At the age of 28, I suffer from depression and anxiety disorder. I was one of the lucky ones who grew up having an amazing father and friends who supported me when I needed help the most. I was hospitalized, spent time in a mental ward (California has no long term facilities to help children/teens who suffer from mental illness), and spent fourteen months in treatment center learning all the tools I needed to succeed in life. In my case, I’m the opposite of my mother. I don’t see mental illness as something to be ashamed of or embarrassed about, but instead as something that should be talked about and worked on. In our society today, we are doing a huge disservice to people who suffer every day from the hundreds of different mental illness out there.
I am not alone in that thought. In the last year many celebrities have been stepping forward and opening about their own challenges. Will Wheaten who battles his own demons, has been extremely open about his struggles. While others like, Jenny Jaffe who created Project UROK, help by creating a community for people to share their stories. No matter what role someone takes up in this fight, the important thing is that they are banning together to fight the stigma on mental illness. That is why the Panel (featuring Jenny Jaffe as a panelist), A Force for Good: The Powerful Partnership Between Mental Health and Pop Culture, is a must panel for everyone.
The quick description on New York Comic-Con website states:
“Awareness of pop culture’s power to help people with mental illnesses is reaching new heights, from celebrated depictions of superhero struggles to the personal stories of creators themselves. Join Eisner-nominated writer Alex de Campi, actress/writer Mara Wilson, Project UROK’s Jenny Jaffe, Drs. Bender, Kambam, and Pozios of Broadcast Thought, Superhero Therapy’s Janina Scarlet, and moderator Jeff Trexler as they discuss how comics can be a force for good in mental health. Speakers: Alex de Campi, Mara Wilson, Jenny Jaffe, H. Eric Bender, M.D., Praveen R. Kambam, M.D., Vasilis K. Pozios, M.D., Janina Scarlet, Ph.D.”

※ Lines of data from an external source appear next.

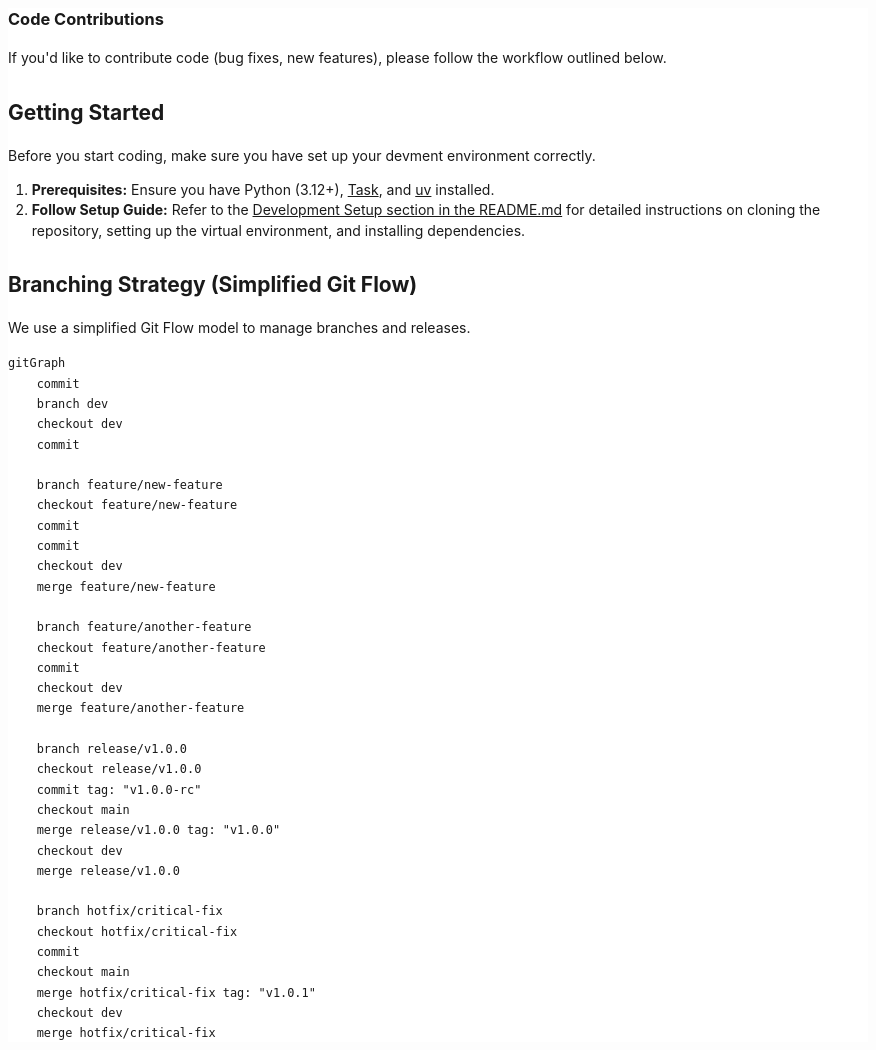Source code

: ### Code Contributions

If you'd like to contribute code (bug fixes, new features), please follow the workflow outlined below.

## Getting Started

Before you start coding, make sure you have set up your devment environment correctly.

1.  **Prerequisites:** Ensure you have Python (3.12+), [Task](https://taskfile.dev/installation/), and [uv](https://github.com/astral-sh/uv#installation) installed.
2.  **Follow Setup Guide:** Refer to the [Development Setup section in the README.md](./README.md#devment-setup) for detailed instructions on cloning the repository, setting up the virtual environment, and installing dependencies.

## Branching Strategy (Simplified Git Flow)

We use a simplified Git Flow model to manage branches and releases.

```mermaid
gitGraph
    commit
    branch dev
    checkout dev
    commit

    branch feature/new-feature
    checkout feature/new-feature
    commit
    commit
    checkout dev
    merge feature/new-feature

    branch feature/another-feature
    checkout feature/another-feature
    commit
    checkout dev
    merge feature/another-feature

    branch release/v1.0.0
    checkout release/v1.0.0
    commit tag: "v1.0.0-rc"
    checkout main
    merge release/v1.0.0 tag: "v1.0.0"
    checkout dev
    merge release/v1.0.0

    branch hotfix/critical-fix
    checkout hotfix/critical-fix
    commit
    checkout main
    merge hotfix/critical-fix tag: "v1.0.1"
    checkout dev
    merge hotfix/critical-fix
```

Meeting on Sunday, October 11 in room 1A24, A Force for Good: The Powerful Partnership Between Mental Health and Pop Culture panel will run from 3:45 to 4:45. What better community to team up together and tackle the stigma, than a community that opens themselves up to all different possibilities. The nerd community is one to welcome anyone in with open arms and shouts of joy, so lets share the positive energy because only together will we be able to change the way people view mental health.